_PROBLEM STATEMENT_
Every record below is to be retyped exactly.

Collection entries
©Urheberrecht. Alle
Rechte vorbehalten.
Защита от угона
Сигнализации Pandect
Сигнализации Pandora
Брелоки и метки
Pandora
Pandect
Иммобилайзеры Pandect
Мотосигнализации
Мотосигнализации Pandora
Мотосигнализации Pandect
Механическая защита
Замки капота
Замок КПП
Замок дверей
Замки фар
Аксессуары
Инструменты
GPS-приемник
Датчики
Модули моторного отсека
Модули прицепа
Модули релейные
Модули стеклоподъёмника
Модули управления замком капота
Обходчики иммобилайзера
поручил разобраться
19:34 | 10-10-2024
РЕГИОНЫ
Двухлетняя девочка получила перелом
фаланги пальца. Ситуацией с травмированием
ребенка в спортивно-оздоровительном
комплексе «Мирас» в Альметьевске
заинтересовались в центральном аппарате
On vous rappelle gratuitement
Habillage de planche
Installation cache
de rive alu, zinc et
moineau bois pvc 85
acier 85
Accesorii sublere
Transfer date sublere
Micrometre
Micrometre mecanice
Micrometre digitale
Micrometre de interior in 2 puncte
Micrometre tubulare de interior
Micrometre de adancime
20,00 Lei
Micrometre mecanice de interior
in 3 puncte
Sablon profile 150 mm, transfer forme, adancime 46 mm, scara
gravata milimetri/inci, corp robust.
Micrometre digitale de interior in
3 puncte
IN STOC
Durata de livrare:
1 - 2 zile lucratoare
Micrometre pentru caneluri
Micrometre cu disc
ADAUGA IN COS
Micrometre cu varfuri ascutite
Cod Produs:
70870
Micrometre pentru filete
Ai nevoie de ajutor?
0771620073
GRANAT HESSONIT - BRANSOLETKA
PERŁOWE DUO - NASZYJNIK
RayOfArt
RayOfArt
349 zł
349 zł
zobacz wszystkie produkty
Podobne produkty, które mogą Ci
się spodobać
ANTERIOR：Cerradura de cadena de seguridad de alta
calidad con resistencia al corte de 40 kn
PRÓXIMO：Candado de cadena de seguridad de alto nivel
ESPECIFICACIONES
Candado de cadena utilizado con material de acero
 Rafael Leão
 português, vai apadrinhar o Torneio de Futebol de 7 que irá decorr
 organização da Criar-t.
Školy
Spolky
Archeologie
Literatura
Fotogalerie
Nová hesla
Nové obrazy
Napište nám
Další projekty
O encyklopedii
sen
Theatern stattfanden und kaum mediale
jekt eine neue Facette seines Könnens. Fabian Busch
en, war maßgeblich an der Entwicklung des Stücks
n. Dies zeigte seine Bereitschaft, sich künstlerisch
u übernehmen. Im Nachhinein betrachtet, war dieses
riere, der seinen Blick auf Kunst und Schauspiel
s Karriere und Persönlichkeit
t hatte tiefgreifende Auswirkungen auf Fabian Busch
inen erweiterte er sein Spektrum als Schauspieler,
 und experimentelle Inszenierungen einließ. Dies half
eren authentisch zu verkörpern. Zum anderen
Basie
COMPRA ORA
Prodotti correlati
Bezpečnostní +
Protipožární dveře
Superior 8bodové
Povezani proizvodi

_OUTPUT OF THE EXERCISE_
©Urheberrecht. Alle
Rechte vorbehalten.
Защита от угона
Сигнализации Pandect
Сигнализации Pandora
Брелоки и метки
Pandora
Pandect
Иммобилайзеры Pandect
Мотосигнализации
Мотосигнализации Pandora
Мотосигнализации Pandect
Механическая защита
Замки капота
Замок КПП
Замок дверей
Замки фар
Аксессуары
Инструменты
GPS-приемник
Датчики
Модули моторного отсека
Модули прицепа
Модули релейные
Модули стеклоподъёмника
Модули управления замком капота
Обходчики иммобилайзера
поручил разобраться
19:34 | 10-10-2024
РЕГИОНЫ
Двухлетняя девочка получила перелом
фаланги пальца. Ситуацией с травмированием
ребенка в спортивно-оздоровительном
комплексе «Мирас» в Альметьевске
заинтересовались в центральном аппарате
On vous rappelle gratuitement
Habillage de planche
Installation cache
de rive alu, zinc et
moineau bois pvc 85
acier 85
Accesorii sublere
Transfer date sublere
Micrometre
Micrometre mecanice
Micrometre digitale
Micrometre de interior in 2 puncte
Micrometre tubulare de interior
Micrometre de adancime
20,00 Lei
Micrometre mecanice de interior
in 3 puncte
Sablon profile 150 mm, transfer forme, adancime 46 mm, scara
gravata milimetri/inci, corp robust.
Micrometre digitale de interior in
3 puncte
IN STOC
Durata de livrare:
1 - 2 zile lucratoare
Micrometre pentru caneluri
Micrometre cu disc
ADAUGA IN COS
Micrometre cu varfuri ascutite
Cod Produs:
70870
Micrometre pentru filete
Ai nevoie de ajutor?
0771620073
GRANAT HESSONIT - BRANSOLETKA
PERŁOWE DUO - NASZYJNIK
RayOfArt
RayOfArt
349 zł
349 zł
zobacz wszystkie produkty
Podobne produkty, które mogą Ci
się spodobać
ANTERIOR：Cerradura de cadena de seguridad de alta
calidad con resistencia al corte de 40 kn
PRÓXIMO：Candado de cadena de seguridad de alto nivel
ESPECIFICACIONES
Candado de cadena utilizado con material de acero
 Rafael Leão
 português, vai apadrinhar o Torneio de Futebol de 7 que irá decorr
 organização da Criar-t.
Školy
Spolky
Archeologie
Literatura
Fotogalerie
Nová hesla
Nové obrazy
Napište nám
Další projekty
O encyklopedii
sen
Theatern stattfanden und kaum mediale
jekt eine neue Facette seines Könnens. Fabian Busch
en, war maßgeblich an der Entwicklung des Stücks
n. Dies zeigte seine Bereitschaft, sich künstlerisch
u übernehmen. Im Nachhinein betrachtet, war dieses
riere, der seinen Blick auf Kunst und Schauspiel
s Karriere und Persönlichkeit
t hatte tiefgreifende Auswirkungen auf Fabian Busch
inen erweiterte er sein Spektrum als Schauspieler,
 und experimentelle Inszenierungen einließ. Dies half
eren authentisch zu verkörpern. Zum anderen
Basie
COMPRA ORA
Prodotti correlati
Bezpečnostní +
Protipožární dveře
Superior 8bodové
Povezani proizvodi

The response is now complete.